Eddie just lay there, staring out into space from under heavy lids. Bobby could hear him breathe, a thick, rasping sound. A few seconds later, he was asleep.
Bobby took a yellow cab over to 9th Avenue, the Bellevue Bar at 39th, and found a seat at the end. He should probably call Tommy, arrange a sit-down, work out an arrangement in keeping with the new, inevitable restructuring. He should have killed Eddie. Rented a car, taken him out for a drive. Problem over. Anybody still loyal would understand. And Eddie's enemies would appreciate the gesture. But he just didn't have it in him.
There'd be people trying to kill him soon, Bobby understood. If he said nothing. Met with no one. Did nothing. If he just sat here every day, drank himself into insensibility day after day, let them do what they had to do — let the gears turn, the world outside go on without him - sooner or later, someone would come through that door and kill him too.

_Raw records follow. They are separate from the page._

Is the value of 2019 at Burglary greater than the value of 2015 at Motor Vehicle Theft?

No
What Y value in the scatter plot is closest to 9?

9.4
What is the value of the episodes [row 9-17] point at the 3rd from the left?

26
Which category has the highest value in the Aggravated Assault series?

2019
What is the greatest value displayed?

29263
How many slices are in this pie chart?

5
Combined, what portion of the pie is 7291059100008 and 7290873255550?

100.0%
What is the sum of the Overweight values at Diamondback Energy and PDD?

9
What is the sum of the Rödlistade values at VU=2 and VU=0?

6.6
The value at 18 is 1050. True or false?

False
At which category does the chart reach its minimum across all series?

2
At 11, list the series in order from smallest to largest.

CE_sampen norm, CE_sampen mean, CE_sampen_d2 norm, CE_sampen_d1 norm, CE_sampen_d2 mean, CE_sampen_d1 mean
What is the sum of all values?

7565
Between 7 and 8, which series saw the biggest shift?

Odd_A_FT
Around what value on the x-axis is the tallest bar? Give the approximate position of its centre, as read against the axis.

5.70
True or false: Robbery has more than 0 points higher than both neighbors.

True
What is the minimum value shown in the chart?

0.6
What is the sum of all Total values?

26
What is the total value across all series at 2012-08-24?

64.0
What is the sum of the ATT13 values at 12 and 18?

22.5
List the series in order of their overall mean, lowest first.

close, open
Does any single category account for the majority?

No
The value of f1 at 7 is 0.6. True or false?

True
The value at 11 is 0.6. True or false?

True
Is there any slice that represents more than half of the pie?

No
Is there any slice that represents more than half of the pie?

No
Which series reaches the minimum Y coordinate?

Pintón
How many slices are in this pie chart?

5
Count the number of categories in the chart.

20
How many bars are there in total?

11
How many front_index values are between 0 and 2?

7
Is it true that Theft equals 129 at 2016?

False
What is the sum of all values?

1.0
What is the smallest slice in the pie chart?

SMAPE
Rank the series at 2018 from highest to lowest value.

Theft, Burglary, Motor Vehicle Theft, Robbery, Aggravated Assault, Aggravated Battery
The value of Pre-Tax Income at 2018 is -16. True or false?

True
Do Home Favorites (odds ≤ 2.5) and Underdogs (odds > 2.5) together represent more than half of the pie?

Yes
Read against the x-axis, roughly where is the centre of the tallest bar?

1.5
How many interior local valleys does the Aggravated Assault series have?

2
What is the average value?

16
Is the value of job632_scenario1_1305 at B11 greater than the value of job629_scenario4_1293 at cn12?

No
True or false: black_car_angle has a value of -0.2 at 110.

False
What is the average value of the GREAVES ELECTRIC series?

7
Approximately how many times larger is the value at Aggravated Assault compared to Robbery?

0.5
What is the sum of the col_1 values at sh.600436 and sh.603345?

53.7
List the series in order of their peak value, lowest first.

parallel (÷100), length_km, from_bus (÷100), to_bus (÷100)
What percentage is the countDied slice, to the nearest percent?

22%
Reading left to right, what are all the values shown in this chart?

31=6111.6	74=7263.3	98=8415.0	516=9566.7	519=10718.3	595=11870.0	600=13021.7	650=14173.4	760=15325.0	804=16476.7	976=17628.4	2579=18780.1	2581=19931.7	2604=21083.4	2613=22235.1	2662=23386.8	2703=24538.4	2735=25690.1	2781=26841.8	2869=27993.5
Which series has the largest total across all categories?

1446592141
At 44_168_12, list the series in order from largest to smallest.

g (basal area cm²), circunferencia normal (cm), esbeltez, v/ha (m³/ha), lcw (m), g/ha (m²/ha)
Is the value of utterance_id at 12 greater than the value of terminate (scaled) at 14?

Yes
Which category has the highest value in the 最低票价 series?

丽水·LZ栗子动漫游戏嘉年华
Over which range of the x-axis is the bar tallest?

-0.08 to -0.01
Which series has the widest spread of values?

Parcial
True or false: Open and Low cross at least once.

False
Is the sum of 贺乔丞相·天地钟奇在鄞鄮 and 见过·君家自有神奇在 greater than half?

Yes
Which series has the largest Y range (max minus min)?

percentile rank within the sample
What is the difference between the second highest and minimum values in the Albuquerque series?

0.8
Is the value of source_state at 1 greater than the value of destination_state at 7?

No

Nobody at the bar talked to him. When Bobby nodded, the bartender came over and gave him another drink. Soon he was drunk, tapping his fingers to the jukebox. "Love Comes in Spurts," Richard Hell and the Voidoids. He was deciding whether he wanted to try and live, about what would have to be involved. He'd need a gun. And a car. And money. He had the airweight and the H&K in the floor safe of his apartment, with a stack of emergency money totalling about 50K. He could get a car no problem. Just a phone call and a taxi to Queens. His Aryan "brothers" would help — for a while — where the Italians would be unsympathetic. He wouldn't kill Eddie. He wouldn't set him up. But he'd leave him to the wolves this time.
His cell phone rang and he heard objects noisily knocking together on the other end. A second later, "Pusherman" off the Curtis Mayfield album was playing over the receiver. Eddie, in a sentimental mood, playing him tunes over the phone. The soundtrack to better times.